Approach:This study will focus on wadeable streams of the Columbia and Missouri River Basins, two watersheds that provide crucial habitat for threatened and endangered salmonid species. Using existing riparian vegetation data collected by the USDA Forest Service, reaches will be clustered into community groups based on the compositional similarity of their riparian vegetation. Environmental attributes that filter vegetation from regional species pools down to those species that can occur at a given reach will be used to explain these patterns in riparian vegetation. These environmental filters originate at three major scales—the landscape, the watershed and stream buffer, and stream—and they will be grouped accordingly to partition the explanatory power of filters on vegetation composition. By correlating each riparian vegetation community to multiscale environmental filters, and the scales at which they originate, the realized niches of each community and component species can be identified. Those environmental filters that differ between communities also may be thresholds between vegetation transitions that can be modeled. By modeling vegetation under filters’ predicted global change scenarios, future distributions of riparian vegetation communities can be projected.
Previous studies have predominantly looked at patterns in riparian plant diversity at either small spatial extents, or in large rivers. Because wadeable streams generally connect hill slopes to the fluvial environment, it is likely that distinct filters from some of the three scales will correspond to each riparian vegetation community. This is because it is likely that environmental processes will hierarchically shape riparian vegetation communities; that is, large-scale environmental filters will distinguish many communities’ environmental tolerances before watershed and stream-scale filters differentiate riparian vegetation communities. Due to the large spatial extent of the study area, it is likely that climatic gradients shape riparian vegetation before other processes. Climate and watershed setting will likely feedback on the hydrologic processes that influence channel form, creating hydroclimatic gradients across which vegetation will assemble. It also is anticipated that watershed disturbances, such as grazing, will create tipping points between vegetation types that otherwise have similar bioclimatic and fluvial niches.

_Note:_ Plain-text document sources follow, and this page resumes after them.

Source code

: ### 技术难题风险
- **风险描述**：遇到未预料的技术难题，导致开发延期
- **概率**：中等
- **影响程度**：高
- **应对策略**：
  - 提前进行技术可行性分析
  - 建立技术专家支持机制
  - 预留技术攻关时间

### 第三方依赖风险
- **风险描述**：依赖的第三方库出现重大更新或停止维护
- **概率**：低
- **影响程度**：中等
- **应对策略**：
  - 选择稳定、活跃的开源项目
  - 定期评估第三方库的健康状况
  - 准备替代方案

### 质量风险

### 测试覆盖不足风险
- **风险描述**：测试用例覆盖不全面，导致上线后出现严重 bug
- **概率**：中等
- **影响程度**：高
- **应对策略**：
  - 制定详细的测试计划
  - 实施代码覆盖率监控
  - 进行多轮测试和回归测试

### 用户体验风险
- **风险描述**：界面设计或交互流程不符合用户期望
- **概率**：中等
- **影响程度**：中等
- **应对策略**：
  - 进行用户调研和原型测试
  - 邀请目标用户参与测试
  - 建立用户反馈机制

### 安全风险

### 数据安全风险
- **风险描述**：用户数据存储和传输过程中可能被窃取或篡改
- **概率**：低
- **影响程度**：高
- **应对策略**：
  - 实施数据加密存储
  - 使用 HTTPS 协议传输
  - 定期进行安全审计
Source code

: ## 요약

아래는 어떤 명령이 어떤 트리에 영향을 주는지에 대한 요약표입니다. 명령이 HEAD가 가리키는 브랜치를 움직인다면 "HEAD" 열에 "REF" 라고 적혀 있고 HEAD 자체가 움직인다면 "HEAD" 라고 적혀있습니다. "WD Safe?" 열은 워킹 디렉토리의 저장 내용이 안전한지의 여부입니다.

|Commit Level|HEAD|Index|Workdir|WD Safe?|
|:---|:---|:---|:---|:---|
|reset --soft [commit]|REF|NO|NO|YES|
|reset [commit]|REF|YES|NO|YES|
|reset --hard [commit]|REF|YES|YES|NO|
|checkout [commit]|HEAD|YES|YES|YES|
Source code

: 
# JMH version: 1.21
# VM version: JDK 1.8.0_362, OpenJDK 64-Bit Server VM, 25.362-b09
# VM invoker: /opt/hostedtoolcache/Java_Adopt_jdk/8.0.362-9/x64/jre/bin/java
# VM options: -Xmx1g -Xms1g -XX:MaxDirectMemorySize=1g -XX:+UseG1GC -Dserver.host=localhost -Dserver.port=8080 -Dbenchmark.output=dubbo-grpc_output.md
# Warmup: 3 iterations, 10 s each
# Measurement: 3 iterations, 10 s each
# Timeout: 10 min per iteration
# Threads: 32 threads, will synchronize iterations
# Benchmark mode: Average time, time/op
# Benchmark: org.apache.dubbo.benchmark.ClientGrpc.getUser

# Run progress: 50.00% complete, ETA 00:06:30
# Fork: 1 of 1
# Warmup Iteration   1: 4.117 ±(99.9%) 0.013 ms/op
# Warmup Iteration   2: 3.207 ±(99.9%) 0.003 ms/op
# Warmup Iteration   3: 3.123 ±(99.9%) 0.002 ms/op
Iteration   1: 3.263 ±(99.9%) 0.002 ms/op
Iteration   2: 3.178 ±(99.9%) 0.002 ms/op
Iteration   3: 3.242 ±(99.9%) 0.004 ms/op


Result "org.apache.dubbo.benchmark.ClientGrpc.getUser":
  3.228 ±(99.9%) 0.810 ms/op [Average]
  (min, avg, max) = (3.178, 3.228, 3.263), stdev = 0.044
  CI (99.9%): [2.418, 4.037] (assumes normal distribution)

Potential to Further Environmental/Human Health Protection
As broad global change occurs from shifts in climate, land use and disturbance regimes, wadeable streams and their riparian zones will be exposed to numerous perturbations. By identifying the environmental drivers of riparian and aquatic resources within watersheds that support threatened and endangered fish and wildlife, agencies will be better prepared to manage streams and riparian areas for resilience to global change. The results of this research will help inform decision making at the broad spatial scales relevant to land managers within the upper Missouri and interior Columbia River basins, while also elucidating the mechanisms that drive riparian plant community assembly across landscapes.